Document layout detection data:
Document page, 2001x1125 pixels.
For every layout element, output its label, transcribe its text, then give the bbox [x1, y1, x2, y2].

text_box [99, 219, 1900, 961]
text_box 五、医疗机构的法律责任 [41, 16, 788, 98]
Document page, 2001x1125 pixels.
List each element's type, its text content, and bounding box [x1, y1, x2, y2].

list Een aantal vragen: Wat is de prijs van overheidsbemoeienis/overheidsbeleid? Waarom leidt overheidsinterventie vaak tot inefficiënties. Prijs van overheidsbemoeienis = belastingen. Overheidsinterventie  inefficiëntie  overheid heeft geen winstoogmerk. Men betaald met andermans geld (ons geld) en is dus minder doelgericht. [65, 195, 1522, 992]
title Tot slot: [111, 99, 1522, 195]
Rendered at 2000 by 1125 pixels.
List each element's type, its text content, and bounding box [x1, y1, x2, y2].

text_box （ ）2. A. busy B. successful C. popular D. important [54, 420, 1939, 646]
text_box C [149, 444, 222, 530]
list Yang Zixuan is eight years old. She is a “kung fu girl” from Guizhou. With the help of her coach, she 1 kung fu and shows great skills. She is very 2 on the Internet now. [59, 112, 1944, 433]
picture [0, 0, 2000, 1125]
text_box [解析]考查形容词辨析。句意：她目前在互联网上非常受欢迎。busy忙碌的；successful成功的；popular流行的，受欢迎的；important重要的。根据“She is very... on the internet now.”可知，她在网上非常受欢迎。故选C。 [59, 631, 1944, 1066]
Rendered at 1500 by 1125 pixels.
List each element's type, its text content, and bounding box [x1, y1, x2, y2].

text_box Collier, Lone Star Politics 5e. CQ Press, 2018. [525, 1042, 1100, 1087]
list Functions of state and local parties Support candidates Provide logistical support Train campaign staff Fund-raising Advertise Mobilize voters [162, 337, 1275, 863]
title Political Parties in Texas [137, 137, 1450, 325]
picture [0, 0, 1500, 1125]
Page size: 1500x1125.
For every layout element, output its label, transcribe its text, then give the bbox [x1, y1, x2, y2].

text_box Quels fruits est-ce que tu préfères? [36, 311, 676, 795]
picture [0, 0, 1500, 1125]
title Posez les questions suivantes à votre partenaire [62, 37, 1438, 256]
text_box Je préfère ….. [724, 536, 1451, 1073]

> [Task to carry out]: All of the data above is to be transcribed without alteration.

> [Output for this exercise]:
Document page, 2001x1125 pixels.
For every layout element, output its label, transcribe its text, then give the bbox [x1, y1, x2, y2].

text_box [99, 219, 1900, 961]
text_box 五、医疗机构的法律责任 [41, 16, 788, 98]
Document page, 2001x1125 pixels.
List each element's type, its text content, and bounding box [x1, y1, x2, y2].

list Een aantal vragen: Wat is de prijs van overheidsbemoeienis/overheidsbeleid? Waarom leidt overheidsinterventie vaak tot inefficiënties. Prijs van overheidsbemoeienis = belastingen. Overheidsinterventie  inefficiëntie  overheid heeft geen winstoogmerk. Men betaald met andermans geld (ons geld) en is dus minder doelgericht. [65, 195, 1522, 992]
title Tot slot: [111, 99, 1522, 195]
Rendered at 2000 by 1125 pixels.
List each element's type, its text content, and bounding box [x1, y1, x2, y2].

text_box （ ）2. A. busy B. successful C. popular D. important [54, 420, 1939, 646]
text_box C [149, 444, 222, 530]
list Yang Zixuan is eight years old. She is a “kung fu girl” from Guizhou. With the help of her coach, she 1 kung fu and shows great skills. She is very 2 on the Internet now. [59, 112, 1944, 433]
picture [0, 0, 2000, 1125]
text_box [解析]考查形容词辨析。句意：她目前在互联网上非常受欢迎。busy忙碌的；successful成功的；popular流行的，受欢迎的；important重要的。根据“She is very... on the internet now.”可知，她在网上非常受欢迎。故选C。 [59, 631, 1944, 1066]
Rendered at 1500 by 1125 pixels.
List each element's type, its text content, and bounding box [x1, y1, x2, y2].

text_box Collier, Lone Star Politics 5e. CQ Press, 2018. [525, 1042, 1100, 1087]
list Functions of state and local parties Support candidates Provide logistical support Train campaign staff Fund-raising Advertise Mobilize voters [162, 337, 1275, 863]
title Political Parties in Texas [137, 137, 1450, 325]
picture [0, 0, 1500, 1125]
Page size: 1500x1125.
For every layout element, output its label, transcribe its text, then give the bbox [x1, y1, x2, y2].

text_box Quels fruits est-ce que tu préfères? [36, 311, 676, 795]
picture [0, 0, 1500, 1125]
title Posez les questions suivantes à votre partenaire [62, 37, 1438, 256]
text_box Je préfère ….. [724, 536, 1451, 1073]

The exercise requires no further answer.